I have the following question "Given a list of integer pairs, write a function to return a list of even numbers in that list in sml".

this is what I've achieved so far

val x = [(6, 2), (3, 4), (5, 6), (7, 8), (9, 10)];

fun isEven(num : int) = 
    if num mod 2 = 0 then num else 0;

fun evenNumbers(list : (int * int) list) = 
    if null list then [] else 
    if isEven(#1 (hd list)) <> 0
    then if isEven(#2 (hd list)) <> 0
         then #1 (hd list) :: #1 (hd list) :: evenNumbers(tl list)
         else []
    else if isEven(#2 (hd list)) <> 0
         then #1 (hd list) :: evenNumbers(tl list)
         else [];

evenNumbers(x);

the result should be like this [6,2,4,6,8,10]

any help would be appreciated.

Answer 1

I see two obvious problems.

If both the first and second number are even, you do

#1 (hd list) :: #1 (hd list) :: evenNumbers(tl list)

which adds the first number twice and ignores the second.

If the first number is odd and the second even, you do

#1 (hd list) :: evenNumbers(tl list)

which adds the number that you know is odd and ignores the one you know is even.

Programming with selectors and conditionals gets complicated very quickly (as you've noticed).

With pattern matching, you could write

fun evenNumbers [] = []
  | evenNumber ((x,y)::xys) = ...

and reduce the risk of using the wrong selector.

However, this still makes for complicated logic, and there is a better way.

Consider the simpler problem of filtering the odd numbers out of a list of numbers, not pairs.
If you transform the input into such a list, you only need to solve that simpler problem (and there's a fair chance that you've already solved something very similar in a previous exercise).

Exercise: implement this transformation. Its type will be ('a * 'a) list -> 'a list.

Also, your isEven is more useful if it produces a truth value (if you ask someone, "is 36 even?", "36" is a very strange answer).

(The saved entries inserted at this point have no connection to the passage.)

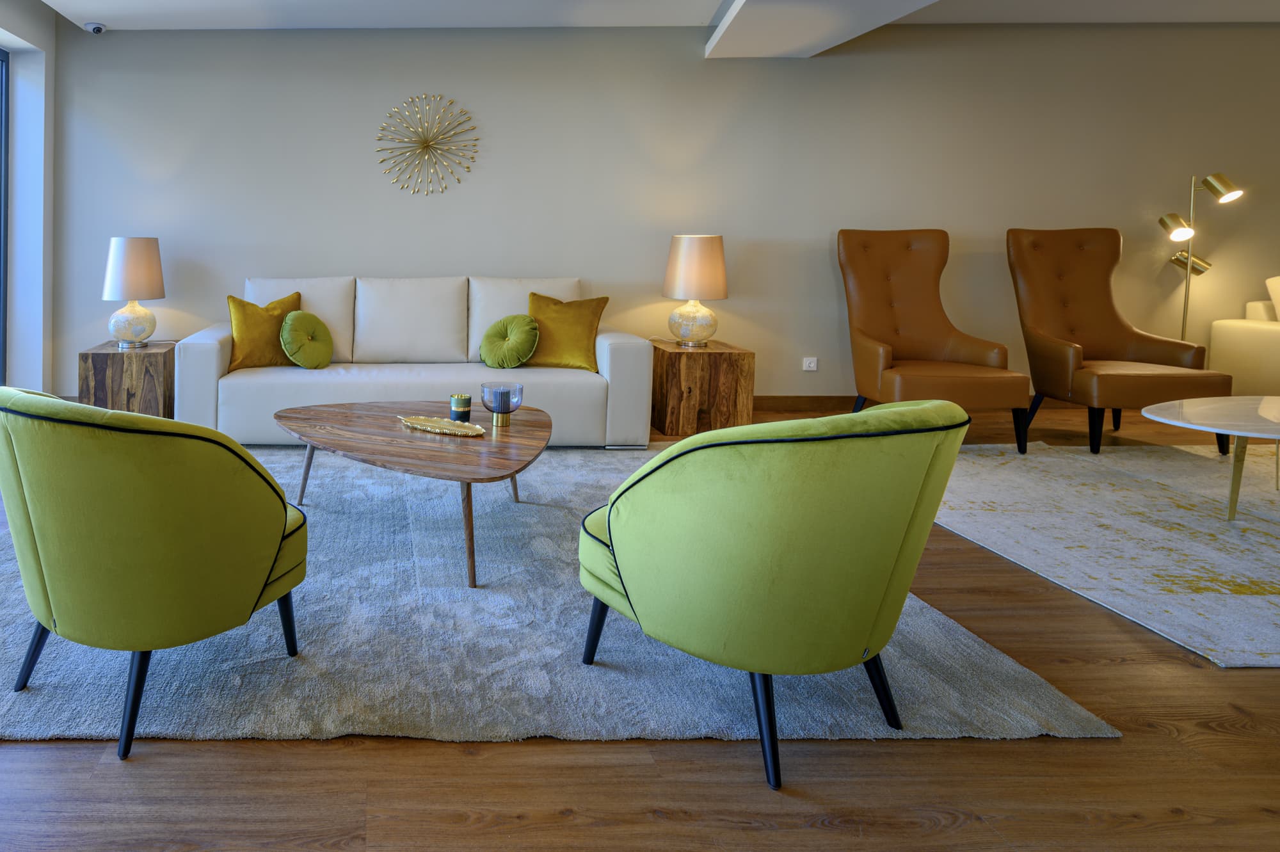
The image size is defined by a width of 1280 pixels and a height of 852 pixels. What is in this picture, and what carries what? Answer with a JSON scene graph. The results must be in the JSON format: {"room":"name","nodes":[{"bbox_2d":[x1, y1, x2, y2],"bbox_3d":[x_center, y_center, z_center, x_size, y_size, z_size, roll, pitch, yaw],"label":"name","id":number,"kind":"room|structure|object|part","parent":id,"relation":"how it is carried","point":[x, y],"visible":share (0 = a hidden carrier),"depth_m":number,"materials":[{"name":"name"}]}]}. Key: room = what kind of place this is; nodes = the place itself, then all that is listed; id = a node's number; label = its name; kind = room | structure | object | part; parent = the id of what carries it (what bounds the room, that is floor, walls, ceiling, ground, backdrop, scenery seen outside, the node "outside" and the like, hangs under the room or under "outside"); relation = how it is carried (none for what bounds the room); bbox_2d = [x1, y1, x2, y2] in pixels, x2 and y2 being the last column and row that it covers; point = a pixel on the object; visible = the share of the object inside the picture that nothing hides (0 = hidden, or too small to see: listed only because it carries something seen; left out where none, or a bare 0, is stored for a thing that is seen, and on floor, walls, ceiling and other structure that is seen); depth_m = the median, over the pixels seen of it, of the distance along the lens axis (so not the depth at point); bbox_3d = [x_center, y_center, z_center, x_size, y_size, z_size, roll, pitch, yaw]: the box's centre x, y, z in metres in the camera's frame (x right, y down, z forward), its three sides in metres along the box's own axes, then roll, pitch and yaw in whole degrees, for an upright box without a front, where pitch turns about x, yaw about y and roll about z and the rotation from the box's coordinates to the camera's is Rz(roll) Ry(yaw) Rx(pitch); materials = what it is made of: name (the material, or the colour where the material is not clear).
{"room":"lobby","nodes":[
{"label":"lobby","id":0,"kind":"room"},
{"bbox_2d":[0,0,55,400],"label":"window wall","id":1,"kind":"structure","parent":0,"point":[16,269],"depth_m":4.90,"materials":[{"name":"paint"}]},
{"bbox_2d":[0,401,1279,851],"bbox_3d":[2.718,1.048,1.795,10.791,0.101,7.747,0,2,0],"label":"floor","id":2,"kind":"structure","parent":0,"point":[960,831],"depth_m":1.59,"materials":[{"name":"brown wood"}]},
{"bbox_2d":[80,339,176,417],"bbox_3d":[-1.584,0.589,4.794,0.491,0.474,0.533,0,2,0],"label":"side table","id":3,"kind":"object","parent":2,"relation":"on","point":[98,353],"visible":0.74,"depth_m":4.55,"materials":[{"name":"brown wood"}]},
{"bbox_2d":[101,235,165,349],"bbox_3d":[-1.594,0.024,4.772,0.367,0.672,0.365,0,2,0],"label":"table lamp","id":4,"kind":"object","parent":3,"relation":"on","point":[134,259],"visible":1,"depth_m":4.66,"materials":[{"name":"white ceramic"}]},
{"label":"lamp base","id":5,"kind":"part","parent":4,"relation":"part of","materials":[{"name":"white ceramic"}]},
{"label":"lamp shade","id":6,"kind":"part","parent":4,"relation":"part of","materials":[{"name":"fabric"}]},
{"bbox_2d":[179,273,650,447],"bbox_3d":[0.103,0.382,4.601,2.443,0.895,0.919,0,2,0],"label":"white sofa","id":7,"kind":"object","parent":2,"relation":"on","point":[196,351],"visible":0.82,"depth_m":4.24,"materials":[{"name":"white leather"}]},
{"bbox_2d":[226,288,305,369],"bbox_3d":[-0.746,0.237,4.471,0.473,0.430,0.261,-1,3,-26],"label":"yellow pillow","id":8,"kind":"object","parent":7,"relation":"on","point":[239,301],"visible":0.8,"depth_m":4.37,"materials":[{"name":"fabric"}]},
{"bbox_2d":[278,309,335,368],"bbox_3d":[-0.508,0.292,4.417,0.275,0.323,0.308,0,2,0],"label":"green pillow","id":9,"kind":"object","parent":7,"relation":"on","point":[287,326],"visible":1,"depth_m":4.34,"materials":[{"name":"green fabric"}]},
{"bbox_2d":[479,312,541,368],"bbox_3d":[0.639,0.301,4.482,0.345,0.308,0.267,1,2,10],"label":"green pillow","id":10,"kind":"object","parent":7,"relation":"on","point":[524,319],"visible":1,"depth_m":4.41,"materials":[{"name":"green fabric"}]},
{"bbox_2d":[524,291,609,370],"bbox_3d":[0.935,0.244,4.496,0.492,0.421,0.278,1,3,19],"label":"yellow pillow","id":11,"kind":"object","parent":7,"relation":"on","point":[534,299],"visible":0.93,"depth_m":4.41,"materials":[{"name":"fabric"}]},
{"bbox_2d":[0,441,1109,751],"bbox_3d":[0.003,0.912,3.081,3.144,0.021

fun isEven x = x mod 2 = 0

Now, evenNumbers can be implemented as "just" a combination of other, more general, functions.

Answer 2

So running your current code,

- evenNumbers [(6, 2), (3, 4), (5, 6), (7, 8), (9, 10)];
val it = [6,6,3,5,7,9] : int list

suggests that you're not catching all even numbers, and that you're catching some odd numbers.

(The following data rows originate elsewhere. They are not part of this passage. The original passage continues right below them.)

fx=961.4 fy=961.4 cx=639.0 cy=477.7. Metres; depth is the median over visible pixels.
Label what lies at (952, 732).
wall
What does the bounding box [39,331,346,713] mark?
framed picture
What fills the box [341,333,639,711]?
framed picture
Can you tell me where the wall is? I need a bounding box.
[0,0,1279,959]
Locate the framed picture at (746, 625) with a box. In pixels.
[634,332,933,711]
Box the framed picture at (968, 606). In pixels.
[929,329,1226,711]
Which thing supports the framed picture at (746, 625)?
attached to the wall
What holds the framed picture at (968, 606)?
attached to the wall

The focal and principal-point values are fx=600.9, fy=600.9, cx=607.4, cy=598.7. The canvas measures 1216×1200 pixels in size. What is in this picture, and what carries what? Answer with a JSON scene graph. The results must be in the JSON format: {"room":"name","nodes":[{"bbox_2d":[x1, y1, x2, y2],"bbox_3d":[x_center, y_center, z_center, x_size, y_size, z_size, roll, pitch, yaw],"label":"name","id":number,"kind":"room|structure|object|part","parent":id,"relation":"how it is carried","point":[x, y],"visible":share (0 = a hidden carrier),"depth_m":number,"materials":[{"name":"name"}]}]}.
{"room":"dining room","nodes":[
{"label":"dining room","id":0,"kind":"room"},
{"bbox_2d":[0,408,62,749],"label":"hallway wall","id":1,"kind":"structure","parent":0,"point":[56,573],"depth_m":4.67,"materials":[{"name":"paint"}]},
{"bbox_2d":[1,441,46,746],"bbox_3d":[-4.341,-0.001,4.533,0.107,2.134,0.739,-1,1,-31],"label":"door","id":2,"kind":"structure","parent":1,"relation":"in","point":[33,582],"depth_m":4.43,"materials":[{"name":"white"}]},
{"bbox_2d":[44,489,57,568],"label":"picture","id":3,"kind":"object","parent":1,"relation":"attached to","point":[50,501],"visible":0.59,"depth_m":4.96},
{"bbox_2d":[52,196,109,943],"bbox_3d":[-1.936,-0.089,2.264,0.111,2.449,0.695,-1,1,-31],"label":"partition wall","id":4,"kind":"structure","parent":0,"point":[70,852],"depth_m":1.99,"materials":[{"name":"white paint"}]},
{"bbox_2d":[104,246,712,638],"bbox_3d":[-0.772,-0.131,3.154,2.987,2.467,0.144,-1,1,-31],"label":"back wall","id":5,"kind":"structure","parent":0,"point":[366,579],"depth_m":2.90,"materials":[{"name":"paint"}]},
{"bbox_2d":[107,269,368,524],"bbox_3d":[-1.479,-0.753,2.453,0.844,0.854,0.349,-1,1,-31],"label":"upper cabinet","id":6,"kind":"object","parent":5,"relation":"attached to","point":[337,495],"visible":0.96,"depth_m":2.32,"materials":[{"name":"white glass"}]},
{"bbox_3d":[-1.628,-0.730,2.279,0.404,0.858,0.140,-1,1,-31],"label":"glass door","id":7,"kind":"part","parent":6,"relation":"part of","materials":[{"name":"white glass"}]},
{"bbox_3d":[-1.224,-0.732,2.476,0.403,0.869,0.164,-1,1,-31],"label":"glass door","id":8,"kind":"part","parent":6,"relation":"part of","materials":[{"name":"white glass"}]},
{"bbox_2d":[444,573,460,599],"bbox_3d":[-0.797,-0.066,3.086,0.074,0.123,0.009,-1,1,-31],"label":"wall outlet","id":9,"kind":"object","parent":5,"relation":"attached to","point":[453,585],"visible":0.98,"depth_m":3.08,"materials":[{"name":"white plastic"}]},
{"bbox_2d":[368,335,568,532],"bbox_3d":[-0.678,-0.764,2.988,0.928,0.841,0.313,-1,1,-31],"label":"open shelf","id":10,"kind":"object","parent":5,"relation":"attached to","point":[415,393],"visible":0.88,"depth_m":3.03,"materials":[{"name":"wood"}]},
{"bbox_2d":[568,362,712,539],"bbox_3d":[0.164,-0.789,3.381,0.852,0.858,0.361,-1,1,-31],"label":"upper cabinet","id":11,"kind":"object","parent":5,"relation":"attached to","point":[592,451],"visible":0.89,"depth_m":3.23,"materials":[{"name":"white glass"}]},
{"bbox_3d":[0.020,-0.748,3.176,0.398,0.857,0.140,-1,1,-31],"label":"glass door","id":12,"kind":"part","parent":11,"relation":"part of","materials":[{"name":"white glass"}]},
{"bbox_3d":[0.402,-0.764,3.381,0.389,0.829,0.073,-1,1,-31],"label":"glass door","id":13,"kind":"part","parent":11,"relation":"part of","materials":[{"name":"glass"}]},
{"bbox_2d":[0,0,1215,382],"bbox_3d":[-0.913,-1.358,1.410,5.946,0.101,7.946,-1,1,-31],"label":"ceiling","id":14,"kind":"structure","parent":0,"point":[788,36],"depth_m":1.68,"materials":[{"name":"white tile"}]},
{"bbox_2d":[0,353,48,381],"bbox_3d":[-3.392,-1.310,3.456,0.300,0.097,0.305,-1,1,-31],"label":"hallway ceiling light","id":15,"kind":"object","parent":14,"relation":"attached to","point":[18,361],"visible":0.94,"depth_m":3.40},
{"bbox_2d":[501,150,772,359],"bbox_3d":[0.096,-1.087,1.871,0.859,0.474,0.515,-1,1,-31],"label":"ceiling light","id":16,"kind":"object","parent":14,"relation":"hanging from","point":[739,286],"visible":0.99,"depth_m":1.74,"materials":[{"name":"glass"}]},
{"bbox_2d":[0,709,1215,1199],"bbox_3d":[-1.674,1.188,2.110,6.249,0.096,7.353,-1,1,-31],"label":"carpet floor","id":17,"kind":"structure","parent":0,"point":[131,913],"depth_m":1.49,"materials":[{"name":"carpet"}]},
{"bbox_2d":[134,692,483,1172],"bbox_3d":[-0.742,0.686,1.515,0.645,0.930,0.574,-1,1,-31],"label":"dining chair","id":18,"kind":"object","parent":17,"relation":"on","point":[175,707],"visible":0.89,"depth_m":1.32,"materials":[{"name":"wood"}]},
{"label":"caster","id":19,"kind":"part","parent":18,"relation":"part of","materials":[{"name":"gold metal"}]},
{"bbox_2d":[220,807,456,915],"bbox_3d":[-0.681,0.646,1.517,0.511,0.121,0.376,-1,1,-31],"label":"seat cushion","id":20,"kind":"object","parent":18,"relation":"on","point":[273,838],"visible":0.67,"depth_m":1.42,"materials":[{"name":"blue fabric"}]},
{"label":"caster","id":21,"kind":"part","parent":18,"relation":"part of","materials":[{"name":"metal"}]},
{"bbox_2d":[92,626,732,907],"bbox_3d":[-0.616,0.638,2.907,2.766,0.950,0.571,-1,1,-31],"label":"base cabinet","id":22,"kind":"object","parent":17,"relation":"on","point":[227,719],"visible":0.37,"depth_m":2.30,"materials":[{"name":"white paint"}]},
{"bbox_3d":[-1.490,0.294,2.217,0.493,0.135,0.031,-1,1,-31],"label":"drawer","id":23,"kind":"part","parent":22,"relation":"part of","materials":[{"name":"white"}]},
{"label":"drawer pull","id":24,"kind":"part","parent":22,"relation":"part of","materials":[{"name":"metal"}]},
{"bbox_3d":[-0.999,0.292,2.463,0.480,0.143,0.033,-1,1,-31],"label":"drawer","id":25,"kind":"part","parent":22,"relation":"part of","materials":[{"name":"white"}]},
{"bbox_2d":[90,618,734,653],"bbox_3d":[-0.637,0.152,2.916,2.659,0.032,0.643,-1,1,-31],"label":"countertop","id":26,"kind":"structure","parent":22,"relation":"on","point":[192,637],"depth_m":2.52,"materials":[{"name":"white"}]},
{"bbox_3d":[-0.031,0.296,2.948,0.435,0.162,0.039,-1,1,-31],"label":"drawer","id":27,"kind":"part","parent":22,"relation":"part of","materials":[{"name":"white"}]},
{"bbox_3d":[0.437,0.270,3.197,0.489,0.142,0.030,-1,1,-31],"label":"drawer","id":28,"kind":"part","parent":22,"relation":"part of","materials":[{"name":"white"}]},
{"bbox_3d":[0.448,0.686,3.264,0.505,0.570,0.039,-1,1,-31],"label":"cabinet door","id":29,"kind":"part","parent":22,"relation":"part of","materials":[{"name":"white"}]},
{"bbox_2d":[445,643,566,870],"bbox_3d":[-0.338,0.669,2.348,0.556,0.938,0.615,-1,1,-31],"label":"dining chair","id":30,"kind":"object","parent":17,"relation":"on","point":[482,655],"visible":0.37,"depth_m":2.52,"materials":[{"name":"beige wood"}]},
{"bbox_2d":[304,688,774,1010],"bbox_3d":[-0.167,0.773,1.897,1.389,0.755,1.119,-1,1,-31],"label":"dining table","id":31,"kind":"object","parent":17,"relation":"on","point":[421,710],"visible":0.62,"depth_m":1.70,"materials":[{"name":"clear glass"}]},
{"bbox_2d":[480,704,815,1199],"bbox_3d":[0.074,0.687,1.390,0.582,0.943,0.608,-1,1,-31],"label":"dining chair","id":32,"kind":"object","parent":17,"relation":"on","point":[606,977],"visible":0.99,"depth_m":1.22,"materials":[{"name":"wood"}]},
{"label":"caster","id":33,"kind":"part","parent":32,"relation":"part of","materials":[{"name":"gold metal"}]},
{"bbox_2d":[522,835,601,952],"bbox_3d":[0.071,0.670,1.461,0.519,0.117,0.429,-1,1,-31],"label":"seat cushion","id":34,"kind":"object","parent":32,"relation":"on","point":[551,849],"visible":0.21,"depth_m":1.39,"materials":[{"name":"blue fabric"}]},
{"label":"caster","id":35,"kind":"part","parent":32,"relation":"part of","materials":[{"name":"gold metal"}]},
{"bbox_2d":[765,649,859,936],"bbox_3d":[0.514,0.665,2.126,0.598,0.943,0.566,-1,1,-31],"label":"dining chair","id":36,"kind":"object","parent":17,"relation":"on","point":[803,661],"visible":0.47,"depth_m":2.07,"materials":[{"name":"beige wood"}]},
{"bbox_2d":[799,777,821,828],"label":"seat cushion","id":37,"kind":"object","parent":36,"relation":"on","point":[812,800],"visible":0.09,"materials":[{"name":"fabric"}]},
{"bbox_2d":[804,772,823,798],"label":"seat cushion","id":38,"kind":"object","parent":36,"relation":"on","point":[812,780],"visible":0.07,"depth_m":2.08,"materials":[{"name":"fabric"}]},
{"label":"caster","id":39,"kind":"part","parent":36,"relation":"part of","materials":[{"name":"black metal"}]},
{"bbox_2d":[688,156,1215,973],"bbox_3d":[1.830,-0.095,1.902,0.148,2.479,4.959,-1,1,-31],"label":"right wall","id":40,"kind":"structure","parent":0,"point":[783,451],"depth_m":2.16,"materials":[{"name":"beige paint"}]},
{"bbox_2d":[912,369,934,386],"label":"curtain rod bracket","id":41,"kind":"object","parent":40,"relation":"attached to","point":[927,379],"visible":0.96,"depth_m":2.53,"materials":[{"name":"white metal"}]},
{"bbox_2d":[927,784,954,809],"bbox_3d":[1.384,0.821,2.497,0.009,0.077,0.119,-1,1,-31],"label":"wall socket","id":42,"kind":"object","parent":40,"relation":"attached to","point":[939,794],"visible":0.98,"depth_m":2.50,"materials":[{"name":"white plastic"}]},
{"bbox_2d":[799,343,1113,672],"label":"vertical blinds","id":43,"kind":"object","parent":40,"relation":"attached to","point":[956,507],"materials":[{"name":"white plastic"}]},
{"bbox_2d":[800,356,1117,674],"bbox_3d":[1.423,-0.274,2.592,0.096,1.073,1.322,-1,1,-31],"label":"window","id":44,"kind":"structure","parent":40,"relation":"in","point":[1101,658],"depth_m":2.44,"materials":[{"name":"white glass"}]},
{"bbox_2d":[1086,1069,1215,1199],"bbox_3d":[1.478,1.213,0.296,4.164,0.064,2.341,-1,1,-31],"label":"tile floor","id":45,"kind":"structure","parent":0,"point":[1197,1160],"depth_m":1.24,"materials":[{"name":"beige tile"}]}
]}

The function isEven sounds very much like you want to have the type int -> bool like so:

fun isEven n =
    n mod 2 = 0

---

Instead of addressing the logic error of your current solution, I would like to propose a syntactically much simpler approach which is to use pattern matching and fewer explicit type annotations. One basis for such a solution could look like:

fun evenNumbers [] = ...
  | evenNumbers ((x,y)::pairs) = ...

Using pattern matching is an alternative to if-then-else: the [] pattern is equivalent to if null list ... and the (x,y)::pairs pattern matches when the input list is non-empty (holds at least one element, being (x,y). At the same time, it deconstructs this one element into its parts, x and y. So in the second function body you can express isEven x and isEven y.

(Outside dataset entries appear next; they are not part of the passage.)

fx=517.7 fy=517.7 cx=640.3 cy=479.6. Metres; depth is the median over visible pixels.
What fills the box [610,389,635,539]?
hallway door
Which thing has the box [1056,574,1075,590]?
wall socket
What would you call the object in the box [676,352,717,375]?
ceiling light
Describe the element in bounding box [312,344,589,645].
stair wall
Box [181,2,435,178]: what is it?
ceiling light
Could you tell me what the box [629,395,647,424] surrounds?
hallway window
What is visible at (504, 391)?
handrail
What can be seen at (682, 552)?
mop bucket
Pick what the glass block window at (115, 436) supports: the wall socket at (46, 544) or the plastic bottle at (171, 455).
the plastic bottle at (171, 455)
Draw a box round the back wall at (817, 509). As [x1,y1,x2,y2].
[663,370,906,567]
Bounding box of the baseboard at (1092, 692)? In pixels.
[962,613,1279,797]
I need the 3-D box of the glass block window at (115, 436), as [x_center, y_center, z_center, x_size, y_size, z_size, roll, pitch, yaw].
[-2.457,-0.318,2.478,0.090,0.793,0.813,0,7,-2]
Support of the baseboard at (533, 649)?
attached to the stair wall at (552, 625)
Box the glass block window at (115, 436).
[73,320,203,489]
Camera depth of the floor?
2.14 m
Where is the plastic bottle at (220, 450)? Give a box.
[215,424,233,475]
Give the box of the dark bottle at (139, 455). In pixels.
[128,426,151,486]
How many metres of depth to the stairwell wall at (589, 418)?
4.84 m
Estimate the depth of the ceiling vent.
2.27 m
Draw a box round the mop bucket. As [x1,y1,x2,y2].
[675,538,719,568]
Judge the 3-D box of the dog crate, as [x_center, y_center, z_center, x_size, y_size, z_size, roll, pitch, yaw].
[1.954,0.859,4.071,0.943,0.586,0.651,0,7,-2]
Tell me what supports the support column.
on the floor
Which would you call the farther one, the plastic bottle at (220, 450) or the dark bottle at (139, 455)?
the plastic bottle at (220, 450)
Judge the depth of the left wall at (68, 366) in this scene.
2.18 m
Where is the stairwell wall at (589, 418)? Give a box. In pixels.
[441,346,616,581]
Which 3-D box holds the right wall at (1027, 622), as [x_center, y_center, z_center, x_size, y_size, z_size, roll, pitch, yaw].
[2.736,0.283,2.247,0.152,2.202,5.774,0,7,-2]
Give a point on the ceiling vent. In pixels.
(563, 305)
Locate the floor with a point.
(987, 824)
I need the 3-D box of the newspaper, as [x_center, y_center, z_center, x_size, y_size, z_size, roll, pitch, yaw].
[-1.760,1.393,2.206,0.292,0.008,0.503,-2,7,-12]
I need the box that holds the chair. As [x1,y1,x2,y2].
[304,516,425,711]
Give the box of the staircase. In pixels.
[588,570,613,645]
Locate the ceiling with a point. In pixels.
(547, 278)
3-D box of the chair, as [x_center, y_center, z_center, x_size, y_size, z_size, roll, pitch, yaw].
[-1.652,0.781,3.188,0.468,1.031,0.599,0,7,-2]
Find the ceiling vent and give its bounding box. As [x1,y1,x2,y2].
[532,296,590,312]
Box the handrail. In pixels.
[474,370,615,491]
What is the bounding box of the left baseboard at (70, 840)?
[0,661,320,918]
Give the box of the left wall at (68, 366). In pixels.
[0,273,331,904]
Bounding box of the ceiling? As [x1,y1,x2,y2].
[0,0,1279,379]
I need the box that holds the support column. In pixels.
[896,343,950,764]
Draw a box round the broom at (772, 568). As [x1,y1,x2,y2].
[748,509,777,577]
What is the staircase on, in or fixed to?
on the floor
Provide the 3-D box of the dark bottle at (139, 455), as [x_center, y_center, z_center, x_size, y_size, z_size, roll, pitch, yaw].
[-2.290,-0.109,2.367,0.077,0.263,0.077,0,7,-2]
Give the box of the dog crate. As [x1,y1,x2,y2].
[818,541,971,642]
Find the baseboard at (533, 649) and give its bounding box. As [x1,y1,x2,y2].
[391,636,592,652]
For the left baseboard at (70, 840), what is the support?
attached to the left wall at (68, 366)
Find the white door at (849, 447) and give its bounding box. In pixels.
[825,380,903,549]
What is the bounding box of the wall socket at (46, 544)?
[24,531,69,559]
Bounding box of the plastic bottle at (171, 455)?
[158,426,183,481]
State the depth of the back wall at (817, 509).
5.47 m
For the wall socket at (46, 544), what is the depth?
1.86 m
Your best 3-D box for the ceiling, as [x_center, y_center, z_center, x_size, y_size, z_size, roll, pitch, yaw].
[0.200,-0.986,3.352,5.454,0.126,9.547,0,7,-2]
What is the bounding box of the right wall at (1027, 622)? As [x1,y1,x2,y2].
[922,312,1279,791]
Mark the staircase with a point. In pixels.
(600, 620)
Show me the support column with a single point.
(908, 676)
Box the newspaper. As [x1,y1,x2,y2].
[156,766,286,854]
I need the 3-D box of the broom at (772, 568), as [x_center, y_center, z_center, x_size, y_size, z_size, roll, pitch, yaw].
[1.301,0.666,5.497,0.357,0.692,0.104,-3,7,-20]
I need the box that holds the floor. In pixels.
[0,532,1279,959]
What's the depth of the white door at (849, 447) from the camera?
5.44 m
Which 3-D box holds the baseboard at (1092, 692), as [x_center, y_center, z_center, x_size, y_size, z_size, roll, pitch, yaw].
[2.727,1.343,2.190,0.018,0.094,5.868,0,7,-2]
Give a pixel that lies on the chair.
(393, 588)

As there is a total of four combinations of whether x and y are even or not, this could easily end up with a similarly complicated nest of if-then-else's. For this I might do either one of two things:

1. Use case-of (and call evenNumbers recursively on pairs):

   fun evenNumbers [] = ...
     | evenNumbers ((x,y)::pairs) =
         case (isEven x, isEven y) of
              ... => ...
            | ... => ...
   

2. Flatten the list of pairs into a list of integers and filter it:

   fun flatten [] = ...
     | flatten ((x,y)::pairs) = ...
   
   val evenNumbers pairs = ...